Di waktu kuliah di jenjang sarjana, Allah memberikan hidayah untuk mempelajari Islam dengan lebih dalam melalui aktivis dakwah kampus. Merek...
Di waktu kuliah di jenjang sarjana, Allah memberikan hidayah untuk mempelajari Islam dengan lebih dalam melalui aktivis dakwah kampus. Mereka begitu berharga. Apalagi saya berasal dari keluarga yang tidak terlalu membekali anaknya dengan pemahaman agama yang cukup. Bahkan pengenalan makna iman, Islam dan ihsan di dapat dari majelis melingkar yang anggotanya 5-7 orang dan dipandu seorang ustad yang kami sebut sebagai tarbiyah.
Selama kuliah tiga tahun tujuh bulan di Universitas, selama itu pula lembaga dakwah kampus membersamai. Mereka tidak hanya menjadi sahabat, tetapi juga telah lebih dari itu. Mereka adalah saudara seperjuangan yang mengajarkan makna dari dakwah dan pengorbanan di jalan Allah. Bisa dikatakan, masa sarjana telah menjadi sepenggal episode kehidupan yang paling indah dan berarti.

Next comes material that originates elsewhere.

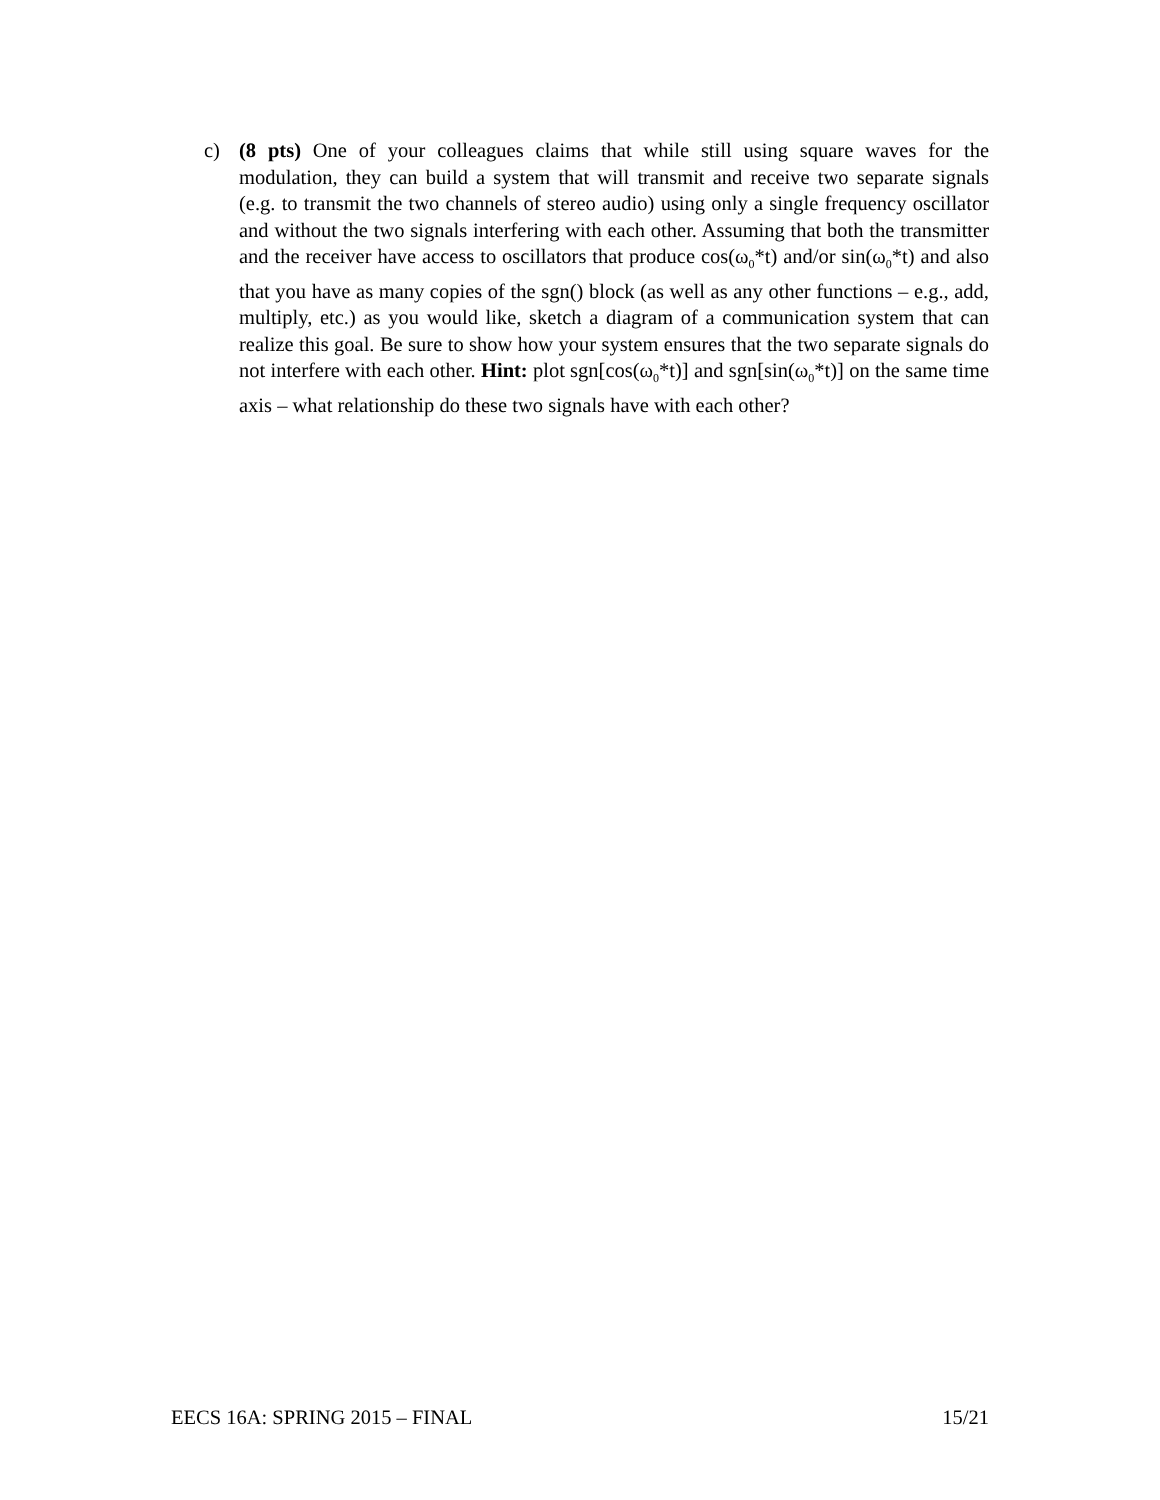c) (8 pts) One of your colleagues claims that while still using square waves for the modulation, they can build a system that will transmit and receive two separate signals (e.g. to transmit the two channels of stereo audio) using only a single frequency oscillator and without the two signals interfering with each other. Assuming that both the transmitter and the receiver have access to oscillators that produce cos(ω<sub>0</sub>*t) and/or sin(ω<sub>0</sub>*t) and also that you have as many copies of the sgn() block (as well as any other functions – e.g., add, multiply, etc.) as you would like, sketch a diagram of a communication system that can realize this goal. Be sure to show how your system ensures that the two separate signals do not interfere with each other. Hint: plot sgn[cos(ω<sub>0</sub>*t)] and sgn[sin(ω<sub>0</sub>*t)] on the same time axis – what relationship do these two signals have with each other?
EECS 16A: SPRING 2015 – FINAL 15/21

Dua tahun lalu, Allah mempertemukanku dengan seseorang yang telah ditetapkan dalam lauhul mahfudz sebagai jodoh belahan jiwa. Jika harus menuliskan anugerah terindah secara berurutan, maka dimulai dengan Addynul Islam, orang tua lalu dia sebagai istri tecinta.
Dengan segala rahmatNya, kami bertemu insya Allah dengan cara-cara yang syar’i dan diridhai. Mulai proses dari ta’aruf, khitbah dan walimah, semuanya diusahakan berlandaskan kaidah-kaidah syar’i. Alhamdulillah dia juga memiliki pandangan yang sama, bahwa visi berkeluarga adalah membentuk keluarga islami yang menjadi mozaik bagi peradaban Islam.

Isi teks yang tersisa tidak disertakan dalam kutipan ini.